Beaucoup de sophrologues commencent avec WhatsApp, Google Drive et les bons intentions. Ça fonctionne à petite échelle. Mais au-delà de 10–15 clients actifs, le chaos s'installe : messages perdus, fichiers éparpillés, relances oubliées, exercices envoyés à la mauvaise personne.
Il existe aujourd'hui des outils conçus spécifiquement pour les praticiens bien-être, qui permettent de centraliser les programmes, les exercices et le suivi client dans un espace unique — accessible depuis le téléphone de votre client, sans qu'il ait à créer un compte ou à apprendre quoi que ce soit.
📌 À retenir
Si vos clients oublient de pratiquer, ce n'est pas un problème de motivation : c'est un problème de structure. Donnez une consigne ultraprécise (quand, combien de fois, sous quelle forme). Réduisez le frottement entre l'intention et l'action (moins de 2 clics). Automatisez les rappels pour qu'ils soient un outil thérapeutique, pas une corvée. Rendez les progrès visibles. Et organisez votre côté pour que tout ça ne vous prenne pas une heure supplémentaire par client.
FAQ — Questions fréquentes
Mes clients disent qu'ils veulent pratiquer mais ne le font jamais. Est-ce que c'est normal ?
Oui, c'est très courant — et ce n'est pas un signe que votre travail en séance est insuffisant. L'écart entre l'intention et l'action est un phénomène bien documenté en psychologie comportementale. La bonne nouvelle : il se réduit considérablement avec des consignes précises et un support adapté.
Combien de temps de pratique autonome faut-il recommander à un client entre deux séances ?
Il vaut mieux 10 minutes 3 fois par semaine que 45 minutes "quand le client trouve le temps". La régularité prime sur la durée. Recommandez ce qui est réaliste pour votre client spécifique, pas ce qui serait idéal dans un monde sans contraintes.
Envoyer des exercices par WhatsApp, c'est suffisant ?
Pour commencer, oui. Mais à partir d'un certain nombre de clients actifs, WhatsApp devient un frein : messages perdus dans d'autres conversations, pas d'historique clair, impossible de savoir si le client a vu ou utilisé ce que vous lui avez envoyé. Un support dédié offre une expérience plus professionnelle et plus efficace pour les deux parties.
Comment savoir si mon client pratique vraiment entre les séances ?
Si votre outil de suivi le permet, une simple coche ou un indicateur de complétion suffit. Sinon, une question ouverte en début de séance ("Comment s'est passée la semaine depuis qu'on s'est vus ?") vous donnera les indices. L'objectif n'est pas le contrôle, mais la conscience partagée du processus.

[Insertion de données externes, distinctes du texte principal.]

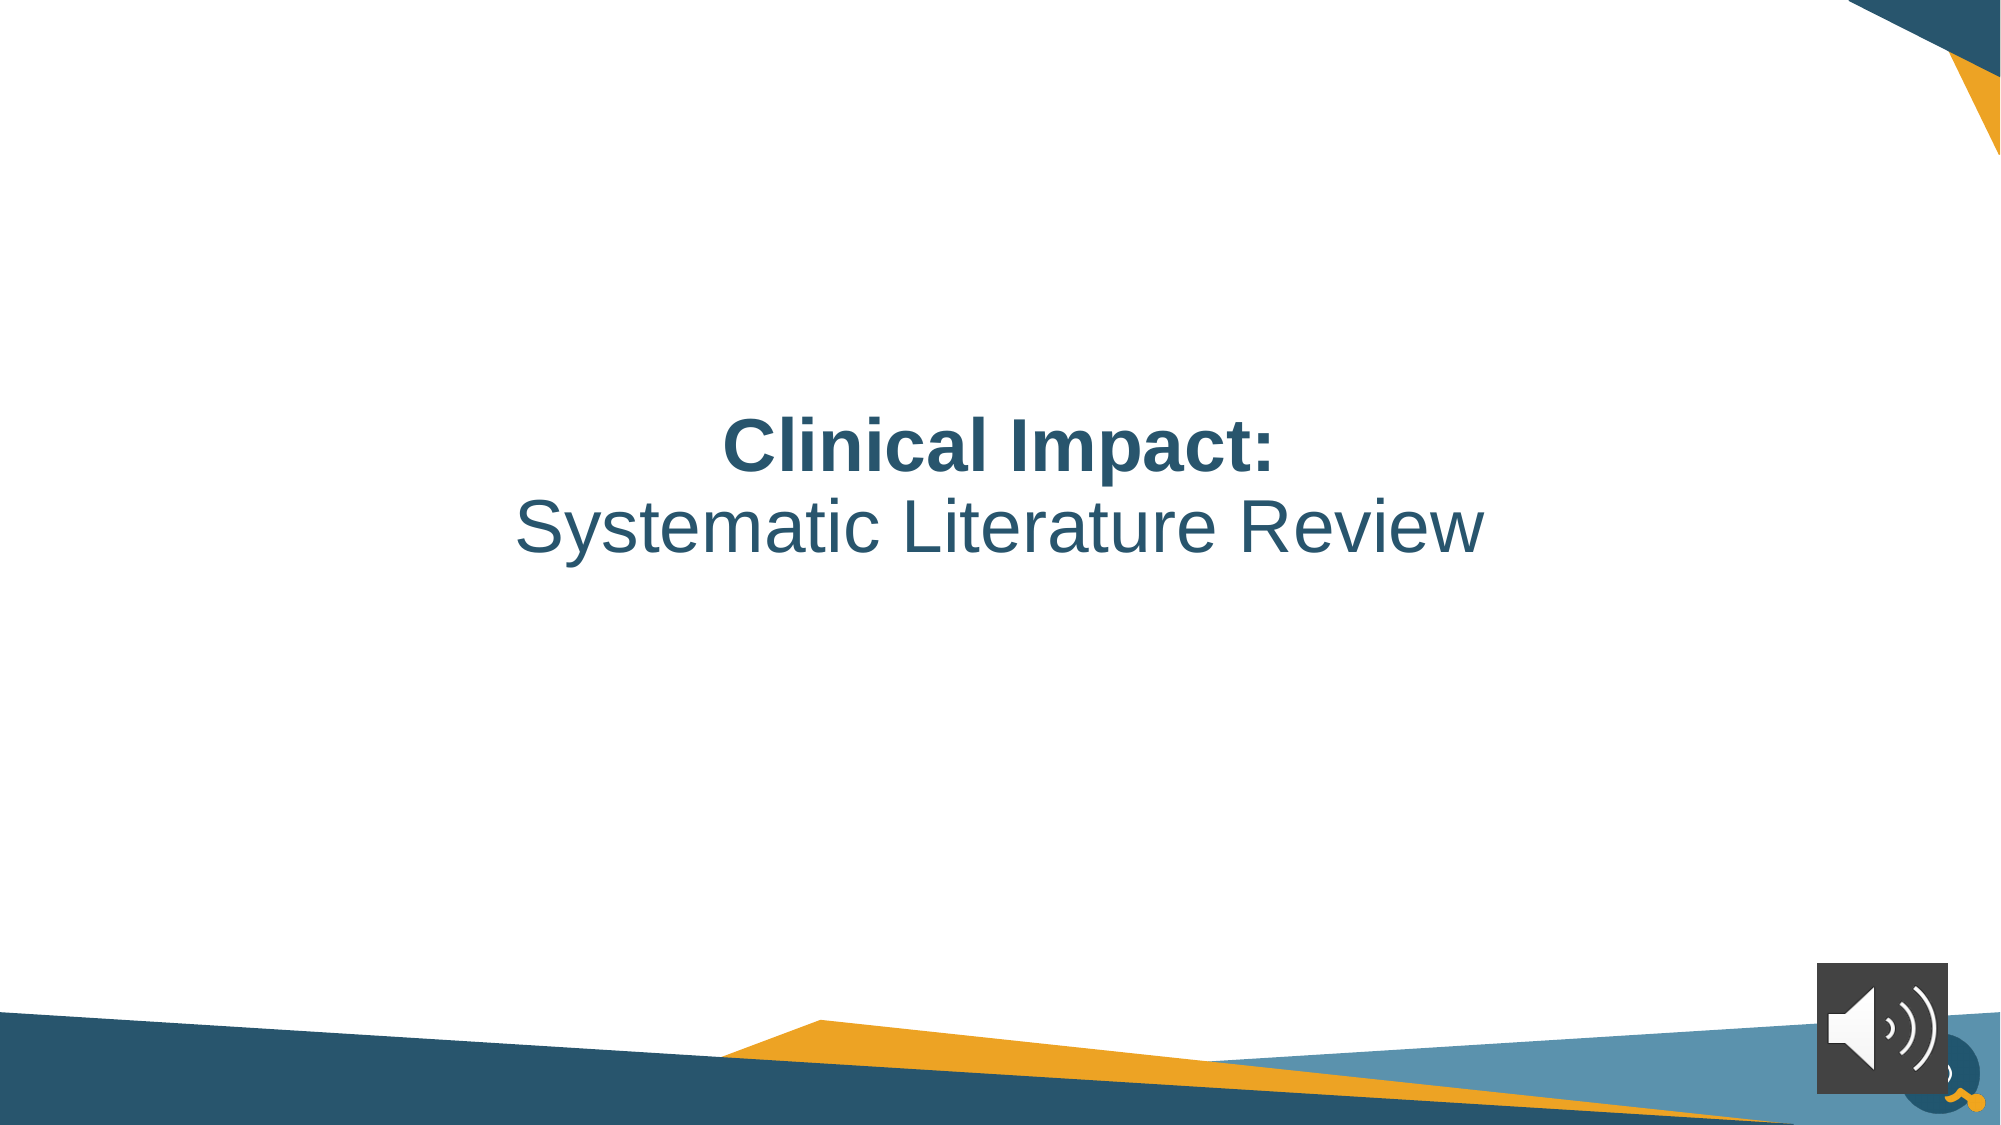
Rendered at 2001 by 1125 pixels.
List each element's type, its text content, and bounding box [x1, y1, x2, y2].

picture [1815, 961, 1994, 1116]
title Clinical Impact: Systematic Literature Review [249, 184, 1750, 576]
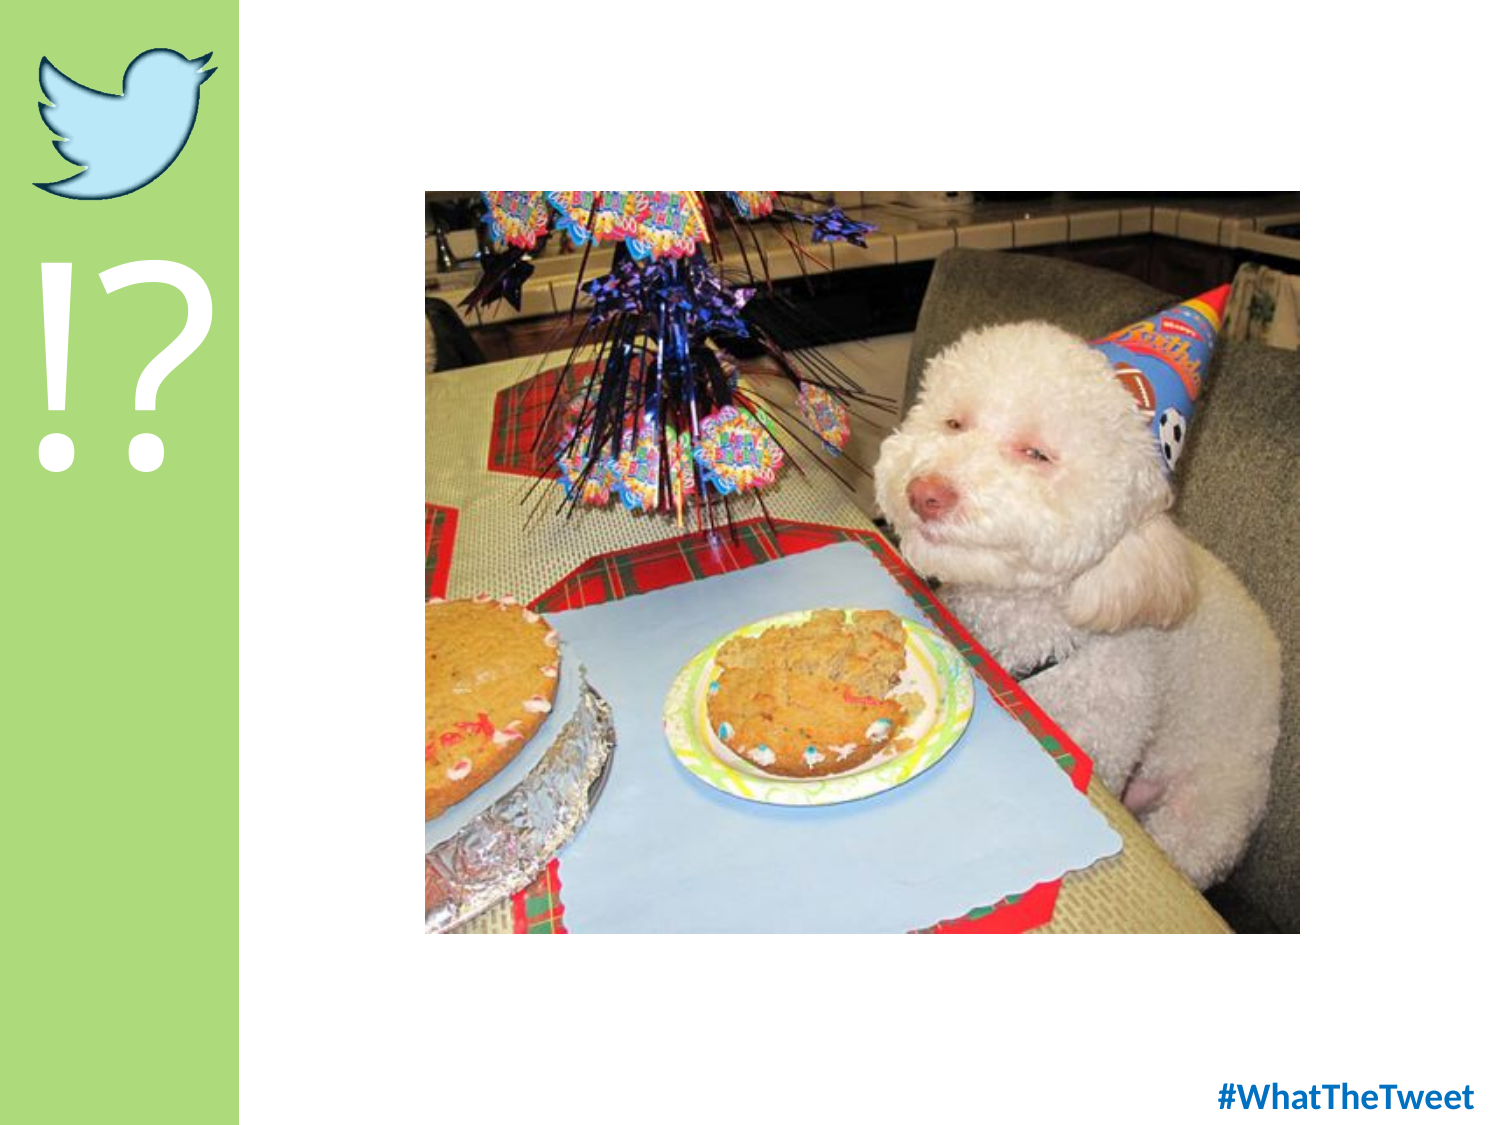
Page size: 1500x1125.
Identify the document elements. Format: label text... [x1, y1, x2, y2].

text_box #WhatTheTweet [1203, 1064, 1499, 1125]
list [425, 190, 1300, 934]
picture [12, 20, 231, 214]
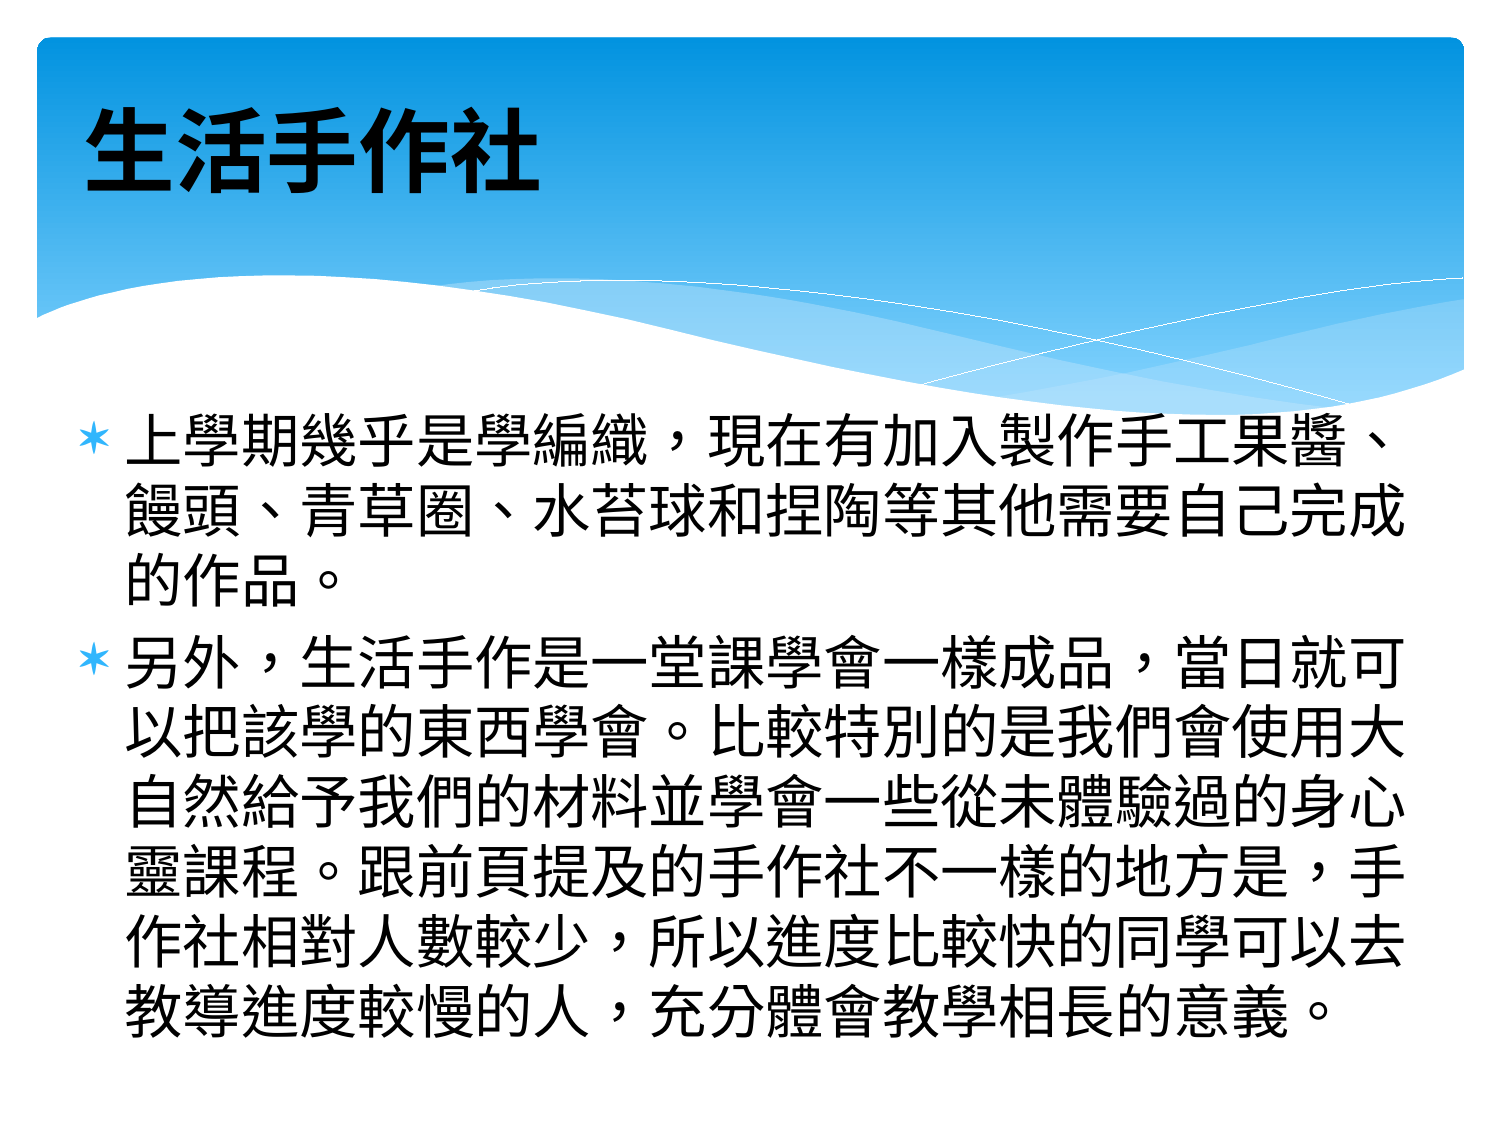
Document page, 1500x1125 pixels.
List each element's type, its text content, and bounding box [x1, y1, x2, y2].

Est-ce que créer un programme structuré pour mes clients demande beaucoup de temps ?
Pas si vous disposez du bon outil. La première fois, vous investissez 30 à 60 minutes pour créer un programme type. Ensuite, vous l'adaptez légèrement d'un client à l'autre. En pratique, c'est moins de temps que de gérer des échanges éparpillés sur WhatsApp.